Hironobu Sakaguchi joined Squaresoft right after graduating from college, and began to take interest in their video gaming projects. This was during the good-ol' '80s, when badass films and badass shooter and platforming games ruled the roost. With his help, Squaresoft managed to release quite a few decent titles, like 3D World Runner, its sequel JJ, Rad Racer, Rad Racer II and Cruise Chaser Blassty. These games were fun to play, and some even had a 3D feature, but the problem was they weren't really selling. Modest to poor sales of their titles pushed them to the edge of bankruptcy, and Sakaguchi decided that his next game would probably be his last before he dumped the company and looked for a more secure job offering.

That very epiphany quickly turned into an ingenious scheme. What if he didn't intend on making his next game his final game, but only pretended that this was the case? Gamers who hadn't even heard of Squaresoft would find out about a poor company releasing its last game before shutting down. Gaming journals would no doubt pick up on the fact that yet another gaming company was about to bite the dust. The company executives could then rant about how despite releasing cute and fun games, they weren't given their due. And the resulting sympathy wave would save Squaresoft's ass.

Hironobu immediately went about implementing his scheme. He couldn't harp about a "final" game without actually making one. So he plagiarized the concept and gameplay of the more successful Enix's Dragon Warrior, and decided to have his way with whatever else was required, like graphics and music and all that. He inadvertently mutilated the Enix game beyond recognition, as for some reason he'd decided to make his game an even more bloated and tedious mess than Enix's RPG was.
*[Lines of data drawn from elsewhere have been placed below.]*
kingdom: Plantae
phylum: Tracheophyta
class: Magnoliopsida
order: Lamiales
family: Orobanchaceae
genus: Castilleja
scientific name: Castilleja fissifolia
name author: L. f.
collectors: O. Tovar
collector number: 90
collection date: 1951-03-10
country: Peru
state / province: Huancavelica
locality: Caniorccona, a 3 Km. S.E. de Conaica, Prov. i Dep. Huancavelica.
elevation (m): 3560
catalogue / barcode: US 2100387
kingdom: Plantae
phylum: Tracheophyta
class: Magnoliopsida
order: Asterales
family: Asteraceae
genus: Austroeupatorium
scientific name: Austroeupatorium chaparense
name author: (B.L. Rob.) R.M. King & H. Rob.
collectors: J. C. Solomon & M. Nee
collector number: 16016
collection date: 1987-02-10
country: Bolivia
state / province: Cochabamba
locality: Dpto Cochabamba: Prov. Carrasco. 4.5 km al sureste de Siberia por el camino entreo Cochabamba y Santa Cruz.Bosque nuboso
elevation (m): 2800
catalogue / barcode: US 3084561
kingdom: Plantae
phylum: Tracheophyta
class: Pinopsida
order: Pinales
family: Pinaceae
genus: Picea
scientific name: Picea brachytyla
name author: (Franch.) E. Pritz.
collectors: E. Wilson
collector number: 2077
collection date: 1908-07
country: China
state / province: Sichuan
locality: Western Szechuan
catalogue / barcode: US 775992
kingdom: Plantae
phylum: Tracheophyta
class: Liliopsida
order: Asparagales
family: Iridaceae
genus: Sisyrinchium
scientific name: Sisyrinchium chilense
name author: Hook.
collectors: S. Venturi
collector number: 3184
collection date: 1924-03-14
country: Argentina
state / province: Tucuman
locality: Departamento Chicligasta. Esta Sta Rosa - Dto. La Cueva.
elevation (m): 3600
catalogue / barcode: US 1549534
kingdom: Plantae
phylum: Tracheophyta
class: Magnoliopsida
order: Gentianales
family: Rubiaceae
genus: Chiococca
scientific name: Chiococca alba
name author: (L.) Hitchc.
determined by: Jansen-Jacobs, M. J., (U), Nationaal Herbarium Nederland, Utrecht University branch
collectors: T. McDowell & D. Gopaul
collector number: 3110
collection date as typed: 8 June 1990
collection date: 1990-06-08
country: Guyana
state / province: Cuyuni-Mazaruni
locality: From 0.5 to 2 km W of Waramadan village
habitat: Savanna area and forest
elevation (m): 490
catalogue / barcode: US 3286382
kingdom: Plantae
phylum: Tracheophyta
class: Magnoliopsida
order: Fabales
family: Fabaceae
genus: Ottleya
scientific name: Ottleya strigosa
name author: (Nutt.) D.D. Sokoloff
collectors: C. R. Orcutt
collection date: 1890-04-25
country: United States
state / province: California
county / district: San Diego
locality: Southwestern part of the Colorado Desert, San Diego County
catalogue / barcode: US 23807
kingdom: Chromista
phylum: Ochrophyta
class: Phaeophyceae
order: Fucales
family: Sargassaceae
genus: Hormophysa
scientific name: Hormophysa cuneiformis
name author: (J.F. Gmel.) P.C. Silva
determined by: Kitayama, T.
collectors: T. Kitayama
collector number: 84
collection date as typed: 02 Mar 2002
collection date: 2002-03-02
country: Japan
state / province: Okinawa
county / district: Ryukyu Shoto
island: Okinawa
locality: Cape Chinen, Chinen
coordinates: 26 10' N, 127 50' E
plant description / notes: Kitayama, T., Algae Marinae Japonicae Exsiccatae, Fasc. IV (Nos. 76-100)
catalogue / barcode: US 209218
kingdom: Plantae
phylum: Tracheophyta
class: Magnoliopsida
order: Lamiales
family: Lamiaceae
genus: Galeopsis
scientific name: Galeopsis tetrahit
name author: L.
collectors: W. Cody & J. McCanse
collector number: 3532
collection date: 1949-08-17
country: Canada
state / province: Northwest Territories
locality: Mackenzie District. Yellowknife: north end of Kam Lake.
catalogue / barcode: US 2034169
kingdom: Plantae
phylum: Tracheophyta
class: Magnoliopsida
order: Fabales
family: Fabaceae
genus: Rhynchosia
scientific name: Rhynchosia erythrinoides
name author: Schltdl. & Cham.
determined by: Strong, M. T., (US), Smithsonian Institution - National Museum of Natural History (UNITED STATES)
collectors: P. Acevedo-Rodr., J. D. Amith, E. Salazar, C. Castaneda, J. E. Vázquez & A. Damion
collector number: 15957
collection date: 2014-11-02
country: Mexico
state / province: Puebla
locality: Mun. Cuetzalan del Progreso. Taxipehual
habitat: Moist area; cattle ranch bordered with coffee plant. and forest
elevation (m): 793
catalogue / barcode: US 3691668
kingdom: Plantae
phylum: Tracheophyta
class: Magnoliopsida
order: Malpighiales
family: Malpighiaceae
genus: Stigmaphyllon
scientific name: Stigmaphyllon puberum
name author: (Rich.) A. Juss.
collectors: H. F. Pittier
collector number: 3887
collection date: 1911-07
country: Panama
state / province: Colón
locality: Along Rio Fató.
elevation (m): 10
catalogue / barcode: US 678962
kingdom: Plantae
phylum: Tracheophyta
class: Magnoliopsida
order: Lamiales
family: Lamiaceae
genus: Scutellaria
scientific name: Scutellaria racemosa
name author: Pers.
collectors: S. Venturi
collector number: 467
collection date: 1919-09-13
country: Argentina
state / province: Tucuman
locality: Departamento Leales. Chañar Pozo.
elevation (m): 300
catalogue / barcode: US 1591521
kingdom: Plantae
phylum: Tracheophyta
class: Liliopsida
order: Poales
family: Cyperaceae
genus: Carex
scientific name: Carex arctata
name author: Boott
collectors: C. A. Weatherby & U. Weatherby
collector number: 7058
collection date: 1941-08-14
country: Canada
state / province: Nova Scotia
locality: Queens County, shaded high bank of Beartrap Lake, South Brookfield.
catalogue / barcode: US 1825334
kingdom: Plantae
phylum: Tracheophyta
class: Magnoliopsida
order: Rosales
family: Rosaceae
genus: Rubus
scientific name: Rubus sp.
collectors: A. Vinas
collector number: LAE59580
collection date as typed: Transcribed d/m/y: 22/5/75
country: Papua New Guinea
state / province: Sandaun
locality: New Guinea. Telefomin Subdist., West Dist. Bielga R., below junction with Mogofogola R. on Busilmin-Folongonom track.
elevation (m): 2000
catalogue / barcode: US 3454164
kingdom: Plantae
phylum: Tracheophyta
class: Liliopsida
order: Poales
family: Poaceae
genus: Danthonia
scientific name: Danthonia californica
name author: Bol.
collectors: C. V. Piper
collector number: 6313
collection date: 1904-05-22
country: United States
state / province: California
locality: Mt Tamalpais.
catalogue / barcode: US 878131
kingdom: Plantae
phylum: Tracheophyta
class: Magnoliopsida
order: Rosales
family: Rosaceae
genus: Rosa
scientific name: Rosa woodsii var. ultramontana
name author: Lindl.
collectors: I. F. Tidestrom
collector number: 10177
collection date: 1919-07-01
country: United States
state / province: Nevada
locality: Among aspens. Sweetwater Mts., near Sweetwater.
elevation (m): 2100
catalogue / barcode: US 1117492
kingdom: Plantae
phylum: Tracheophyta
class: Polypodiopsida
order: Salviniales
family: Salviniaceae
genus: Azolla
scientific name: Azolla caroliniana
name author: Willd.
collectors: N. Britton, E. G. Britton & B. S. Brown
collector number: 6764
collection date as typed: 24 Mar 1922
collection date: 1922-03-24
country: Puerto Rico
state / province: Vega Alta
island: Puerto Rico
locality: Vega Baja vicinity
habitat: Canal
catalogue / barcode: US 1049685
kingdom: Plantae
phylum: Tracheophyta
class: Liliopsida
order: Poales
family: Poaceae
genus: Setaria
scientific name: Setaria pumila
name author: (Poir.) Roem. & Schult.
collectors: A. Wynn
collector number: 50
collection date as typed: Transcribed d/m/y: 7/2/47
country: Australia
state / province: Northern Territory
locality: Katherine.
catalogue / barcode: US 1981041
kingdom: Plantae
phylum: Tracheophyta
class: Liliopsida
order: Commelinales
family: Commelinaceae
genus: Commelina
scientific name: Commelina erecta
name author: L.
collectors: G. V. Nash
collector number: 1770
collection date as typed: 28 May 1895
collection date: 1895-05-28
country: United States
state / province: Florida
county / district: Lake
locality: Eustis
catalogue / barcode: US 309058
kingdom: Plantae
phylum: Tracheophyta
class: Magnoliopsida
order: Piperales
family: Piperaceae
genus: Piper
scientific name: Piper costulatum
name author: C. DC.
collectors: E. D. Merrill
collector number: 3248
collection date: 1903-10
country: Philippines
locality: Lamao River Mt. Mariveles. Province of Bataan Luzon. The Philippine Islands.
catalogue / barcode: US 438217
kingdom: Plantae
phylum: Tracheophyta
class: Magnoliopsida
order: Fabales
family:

He then decided to give the game a name that would remind us of his con job for years to come- "Final Fantasy". The plan worked brilliantly. Everybody thought that Hironobu had decided to indulge in a bit of gallows humor while naming the game. They were completely oblivious to how badly they had fallen for Hironobu Sakaguchi tricks. And so the game started selling better than hot cakes, as well as all of Square's previous releases put together. By the end of its initial run, more than half a million copies had been sold, well more than enough to save Squaresoft's butt.

Squaresoft decided to cash in on the sympathy wave by naming their next RPG "Final Fantasy II". Ironically, this game had almost nothing in common with its predecessor. For the sake of having a "better story", they decided to completely change the plot and setting of their "sequel". While the first game was about four interchangeable protagonists saving the world, the sequel was about four protagonists who are nearly killed off due to being attacked by an evil empire. While three of them are rescued and try to defeat the evil empire, the fourth one takes the evil emperor's place once he's been defeated. Just as the three protagonists manage to bring about a change of heart in the fourth one, the evil emperor returns from hell and attempts to destroy the world. The four of them must now reunite to save the world, again.

The transition from a one-line story to a one-paragraph story worked wonders for the sequel, and it was a huge success in Japan. However, it didn't quite break the records set-up by its predecessor. In later years, critics would argue that this was due to an even more frustrating leveling-up system than what the first game had. Instead of gaining experience from every battle, players now had to endure a skill-based leveling-up system, wherein you needed to use the sword to gain melee exp, the bow and arrow to gain ranged exp, and get whacked multiple times to gain hit-point exp. Needless to say, players positively hated these new changes, but decided to buy the game anyways, fearing the company may shut down for real if they don't.